千鶴はペンをにぎりなおしてノートに向かった。

〈神様、どうか早く戦争を終わらせてください。私や良太さんだけでなく、日本中の誰もがそう思っているはずですから、神様どうかお願いします。〉

 千鶴は日記をおえることにしてペンをおき、良太の写真をノートにはさんだ。


 大晦日の夜、良太も兵舎で日記をつけた。

〈大東亜戦争の渦中に迎えて渦中に過ぎた昭和18年。その間に戦局は様変わりして、わが国は守勢に立たされるに至り、我々学徒が出陣する事態となった。……

 航空戦力の強化が最緊要事となっているとき、自分には飛行機操縦員への道が開かれようとしている。今はただ与えられた道を全力を尽くして進むしかなく、その先にいかなる結果が待ち受けているのか、それを考えようにも手がかりがない。

 今年は思いがけない出来事に始まって思いがけない出来事で終わったが、その間を千鶴と共にあった時間が満たしている。来年は果たして如何なる年になるのだろうか。〉

 日記をつけおえた良太はノートの表紙裏を開いて、挟んである写真に眼をとめた。

 良太は心の中で千鶴に告げた。「千鶴と共に過ごせたことに感謝している。千鶴よ、ありがとう。早急なる戦争終結を願いつつ新年を迎えようではないか」


 昭和19年の元日、海兵団の食事はふだんより豪華で、はじめて白米の飯がだされた。元日であろうと規律にしばられてはいたが、時間的にはゆとりがあった。

 良太は幾枚かの賀状を書きおえてから、千鶴宛にもう一枚の賀状を書くことにした。

 良太はハガキの文面に机を描き、窓とカーテンの絵をそえて、千鶴の机らしい情景を表した。パイナップルを載せた皿をふたつ描き加えると、夏の日のあの書斎を思い出させる絵になった。

 良太は鉛筆でかいた下絵を万年筆でしあげてから、絵の上部に〈謹賀新年〉と記し、下には〈いつも心の中でチーヅとパイナップルを食っている〉と書きそえた。

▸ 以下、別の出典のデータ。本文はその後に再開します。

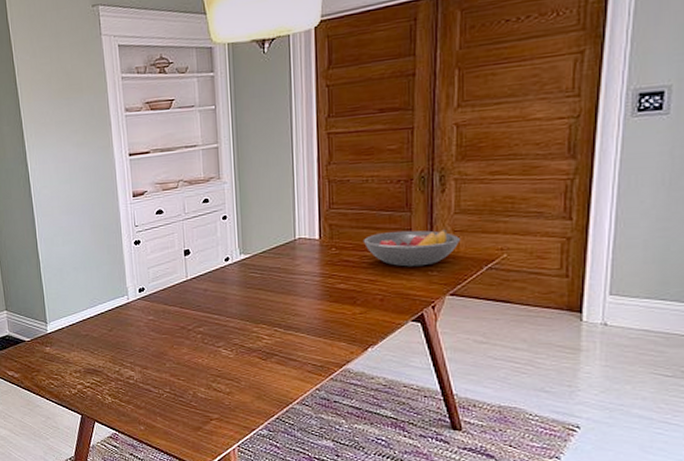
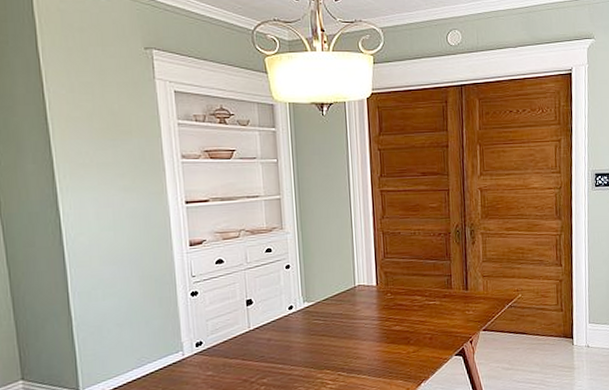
fruit bowl: present [363,229,460,267] -> none [413,275,488,308]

 書きおえた賀状をながめ、良太は思わずほほえんだ。これを見て検閲官はどんな顔をするだろう。こんな賀状では発信不許可とされるかも知れないが、首をかしげながらも検閲済の印鑑を押してくれそうな気もする。このハガキが無事に千鶴にとどいたら、千鶴を大いに喜ばせるはずだ。検閲の通過を願いながら、良太はハガキに宛名を書いた。

 良太はノートをとりだして年頭の所感を書いた。

〈………数カ月前には予想もしなかった場所と環境で新年を迎えた。徴集兵として新兵教育を受ける身となったが、我々学徒出陣者は一般の新兵よりも恵まれた状況に置かれているらしい。

 子供の頃から空を飛びたいとの願望はあったが、自分で飛行機を操縦することは夢想だにしなかった。そのような自分に操縦員としての素質ありとの判定がくだされ、飛行機乗への道が開かれようとしている。先行き全く不透明、運は天に預けるしかない。

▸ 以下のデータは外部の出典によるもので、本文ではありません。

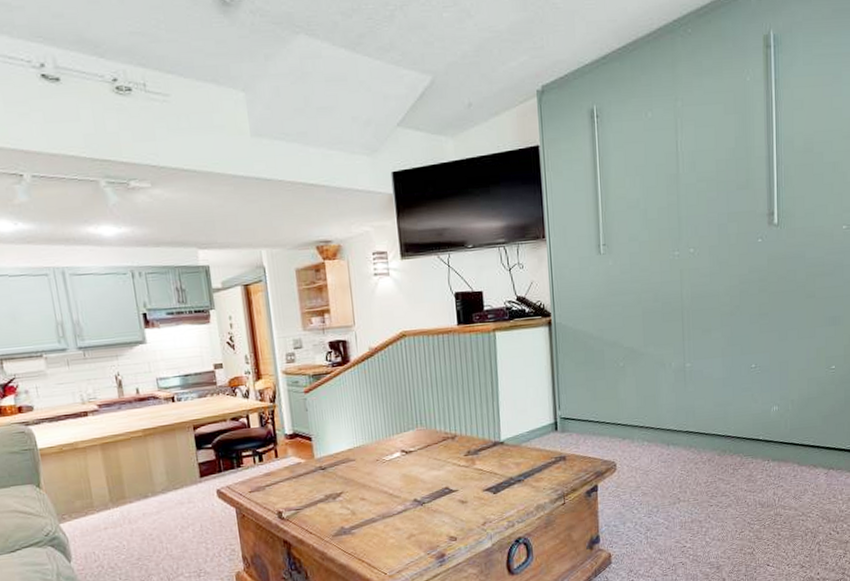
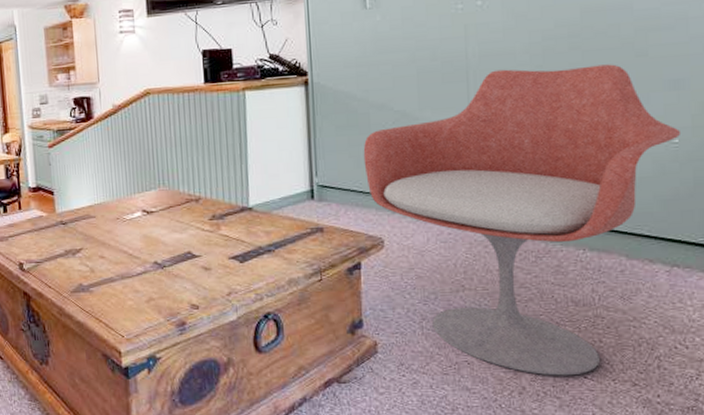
armchair: none [598,304,837,567] -> present [363,64,682,376]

 周りを眺めてみれば、誰もが眼前のことにのみ関心を抱いているように見える。命令に従って行動する日々を過ごし、規律にしばられた生活をなすうちに、向上心が低下したということではないか。俺自身も読書に対する意欲の減退を覚える。これからは意識して積極的に本を読むとしよう。〉

「何を書いてるんだ、森山」

 聞こえた声に良太は肝を冷やした。日記を教班長などに見られては、困った事態にもなりかねない。声の主は同じ班の園山だった。

「元日だから日記を今のうちに書いてるんだ」

「貴様も娑婆気が抜けないようだな。俺の声にびくつくようじゃ、教班長や分隊長に見られたら困ることでも書いてるんだろう」

「やましいことは書いていない」

「心配するな。俺の見るところでは、貴様と俺は同類だよ」と園山は言った。「簡単に娑婆気が抜ける奴より、俺は貴様みたいな奴を信用するよ。うまくやろうぜ同類」

「俺も貴様を信用してるぞ、娑婆気の抜けない貴様をな」と良太は言った。

 園山はたむろしている仲間の方へ歩いていった。良太は園山を見送りながら、貴様と呼びあう海軍のしきたりに、俺もどうやら慣れてきたと思った。

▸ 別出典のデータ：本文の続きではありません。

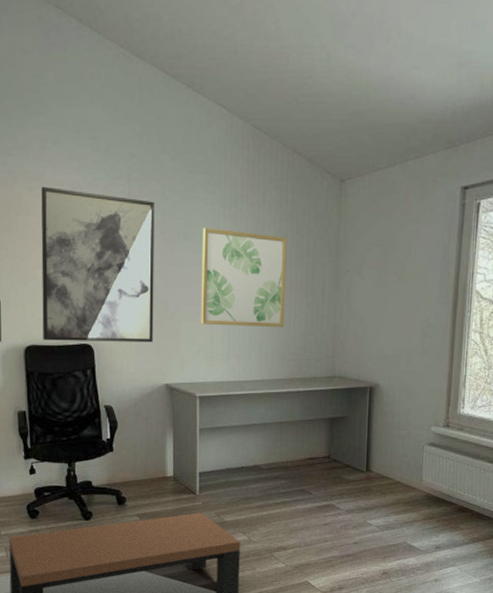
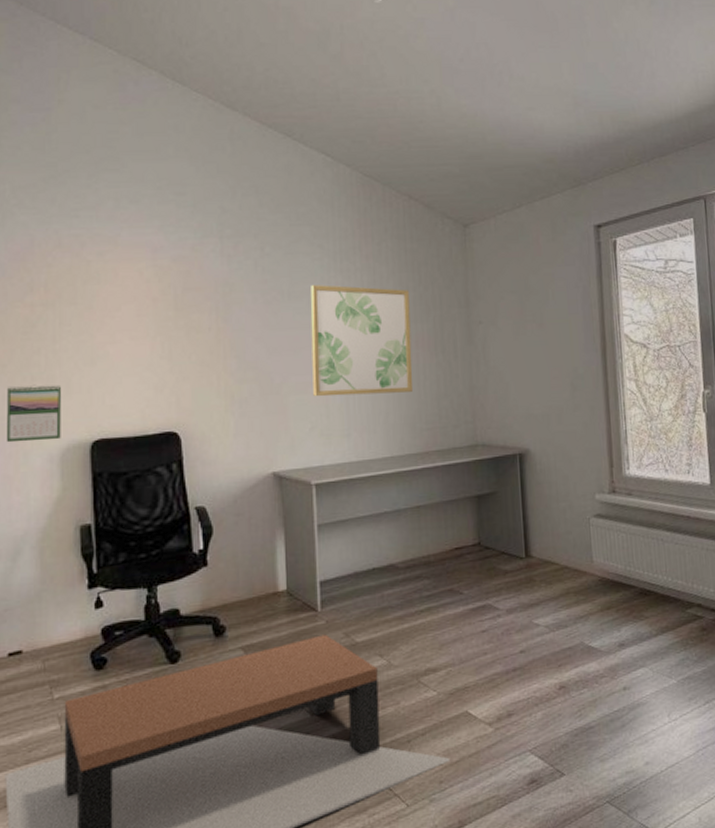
wall art: present [41,186,155,343] -> none [114,249,256,432]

 良太はいったん閉じたノートをふたたび開き、所感をしめくくる文字をつづった。

〈年頭に願うは戦争の終決。日本人として日本の勝利を強く願いながらも、戦争の早急なる終決を念願せずにはいられない。それが最善の方途と信ずるゆえに。〉


 良太たちは悪天候であろうとカッターボートを漕がされ、雪解け水の練兵場を走らされた。その合間には精神訓話や戦訓を聞かされ、戦局がいかに厳しいかを思い知らされた。ガダルカナル戦の悲惨極まりなかった実態を聞かされた良太は、戦争の先行がすでに絶望的な状況にあるのだと思った。消耗する一方の日本の航空戦力に対して、アメリカは質と量に勝る状況で航空機を投入しており、戦力の格差は大きく拡がりつつあった。国民には隠されている実態が、新兵である自分たちに知らされることが、良太には意外に思われた。

 1月15日の面会日には両親が訪ねてくれた。時間に追われながらではあったが、嬉しい歓談のひとときを持つことができた。母が心を尽くして作ってくれた食物を口にしながら、互いの近況などを語り合っているうちに、あたえられた時間はあっけなく過ぎたが、面会は良太に大きな満足感を残した。

 新兵教育が終った1月25日、海兵団での修了式に先だって、予備学生採用試験の結果が発表された。試験を受けた12月の時点で、良太は士官への道を諦めていたけれども、飛行科の予備学生に採用されることになり、そのための基礎訓練を、茨城県の土浦航空隊で受けることになった。